Start of Data in this exercise

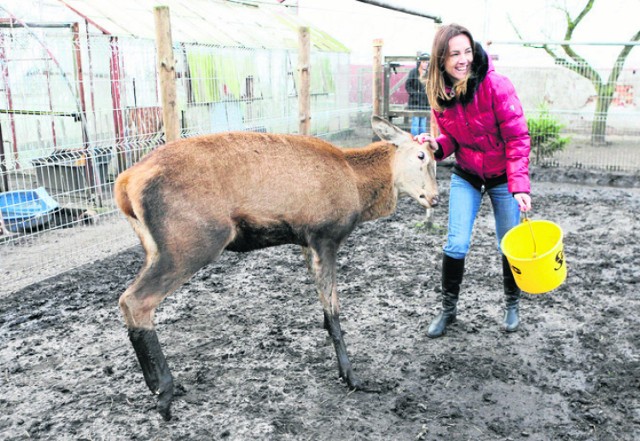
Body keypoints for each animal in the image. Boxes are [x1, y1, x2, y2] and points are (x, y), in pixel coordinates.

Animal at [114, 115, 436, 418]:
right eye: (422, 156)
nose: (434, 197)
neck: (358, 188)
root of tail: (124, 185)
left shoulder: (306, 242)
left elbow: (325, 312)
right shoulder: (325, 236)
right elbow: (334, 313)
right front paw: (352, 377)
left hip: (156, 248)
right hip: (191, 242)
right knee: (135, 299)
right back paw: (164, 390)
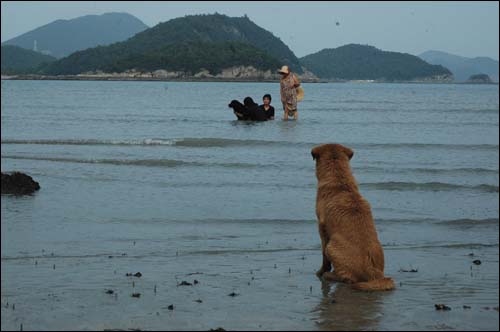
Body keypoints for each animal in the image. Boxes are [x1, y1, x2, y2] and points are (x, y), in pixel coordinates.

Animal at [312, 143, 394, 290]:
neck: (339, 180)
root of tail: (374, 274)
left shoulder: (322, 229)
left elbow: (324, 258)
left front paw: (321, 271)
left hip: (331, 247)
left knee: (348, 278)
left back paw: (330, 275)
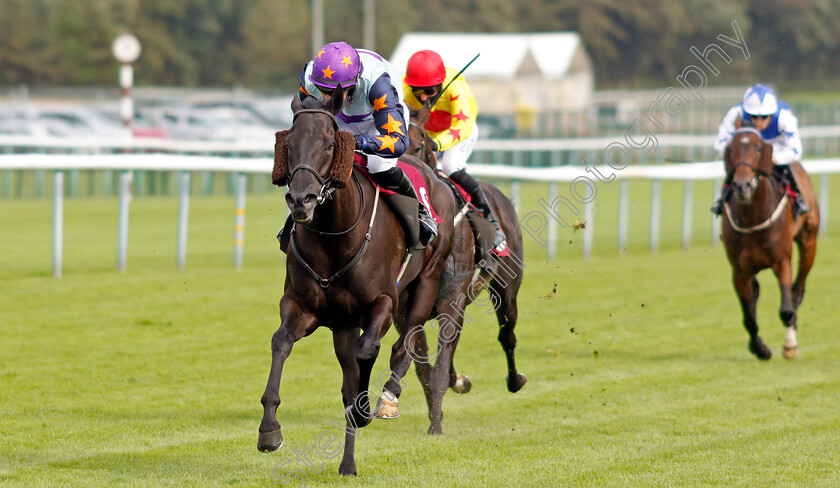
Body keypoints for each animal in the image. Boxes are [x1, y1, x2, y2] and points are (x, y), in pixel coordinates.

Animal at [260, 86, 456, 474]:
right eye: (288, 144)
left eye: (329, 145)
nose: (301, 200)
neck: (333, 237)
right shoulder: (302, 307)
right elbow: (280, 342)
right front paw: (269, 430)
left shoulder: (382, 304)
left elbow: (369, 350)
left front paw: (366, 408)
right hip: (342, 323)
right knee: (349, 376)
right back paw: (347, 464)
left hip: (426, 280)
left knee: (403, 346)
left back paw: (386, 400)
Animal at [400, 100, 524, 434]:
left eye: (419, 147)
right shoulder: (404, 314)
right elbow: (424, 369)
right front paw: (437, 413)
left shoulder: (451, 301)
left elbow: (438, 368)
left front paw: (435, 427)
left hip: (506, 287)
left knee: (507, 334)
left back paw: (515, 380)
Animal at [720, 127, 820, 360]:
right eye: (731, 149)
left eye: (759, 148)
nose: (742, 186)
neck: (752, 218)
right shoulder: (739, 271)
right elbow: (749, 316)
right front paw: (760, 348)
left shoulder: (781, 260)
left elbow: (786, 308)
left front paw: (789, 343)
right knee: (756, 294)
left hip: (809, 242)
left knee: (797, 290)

End of Data in this exercise
Start of Data in this exercise

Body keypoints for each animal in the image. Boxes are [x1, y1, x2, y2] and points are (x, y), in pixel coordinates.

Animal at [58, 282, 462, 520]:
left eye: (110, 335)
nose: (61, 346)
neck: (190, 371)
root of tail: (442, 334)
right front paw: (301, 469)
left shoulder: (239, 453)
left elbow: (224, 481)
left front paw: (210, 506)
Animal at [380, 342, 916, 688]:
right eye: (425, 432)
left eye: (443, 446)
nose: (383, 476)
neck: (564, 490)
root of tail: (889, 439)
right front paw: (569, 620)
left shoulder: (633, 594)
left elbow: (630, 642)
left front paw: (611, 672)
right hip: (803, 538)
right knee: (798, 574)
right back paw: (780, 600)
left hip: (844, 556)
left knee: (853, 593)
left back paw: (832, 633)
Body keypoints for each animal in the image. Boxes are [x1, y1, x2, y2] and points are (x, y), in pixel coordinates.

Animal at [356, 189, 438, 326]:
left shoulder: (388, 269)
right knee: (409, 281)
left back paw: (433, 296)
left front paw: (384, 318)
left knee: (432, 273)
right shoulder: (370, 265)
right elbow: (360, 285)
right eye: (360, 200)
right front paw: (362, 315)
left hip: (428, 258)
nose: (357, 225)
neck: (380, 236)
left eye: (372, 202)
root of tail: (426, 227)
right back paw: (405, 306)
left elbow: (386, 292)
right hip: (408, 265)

End of Data in this exercise
Start of Data in this exercise

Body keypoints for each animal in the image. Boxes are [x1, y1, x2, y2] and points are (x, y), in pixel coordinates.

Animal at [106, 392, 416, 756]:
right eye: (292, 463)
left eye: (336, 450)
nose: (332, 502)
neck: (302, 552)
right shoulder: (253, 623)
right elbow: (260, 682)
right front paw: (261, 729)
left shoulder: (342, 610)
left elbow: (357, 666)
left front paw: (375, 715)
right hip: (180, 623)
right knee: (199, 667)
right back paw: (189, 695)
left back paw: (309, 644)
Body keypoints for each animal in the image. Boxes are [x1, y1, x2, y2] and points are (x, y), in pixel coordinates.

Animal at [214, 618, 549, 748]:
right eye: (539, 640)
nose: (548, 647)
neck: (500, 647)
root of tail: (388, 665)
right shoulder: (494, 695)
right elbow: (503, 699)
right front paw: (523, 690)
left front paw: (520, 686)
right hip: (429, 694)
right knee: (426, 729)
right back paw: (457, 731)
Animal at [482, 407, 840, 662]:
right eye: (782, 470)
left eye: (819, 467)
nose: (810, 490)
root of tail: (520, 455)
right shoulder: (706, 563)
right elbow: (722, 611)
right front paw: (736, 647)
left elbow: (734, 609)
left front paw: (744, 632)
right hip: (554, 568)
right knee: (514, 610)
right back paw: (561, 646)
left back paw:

End of Data in this exercise

Your instructions:
In the records, find every line that has the string "neck" and copy it.

Solution:
neck: (358, 188)
neck: (339, 180)
neck: (333, 237)
neck: (752, 218)
neck: (190, 371)
neck: (564, 490)
neck: (380, 236)
neck: (302, 552)
neck: (500, 647)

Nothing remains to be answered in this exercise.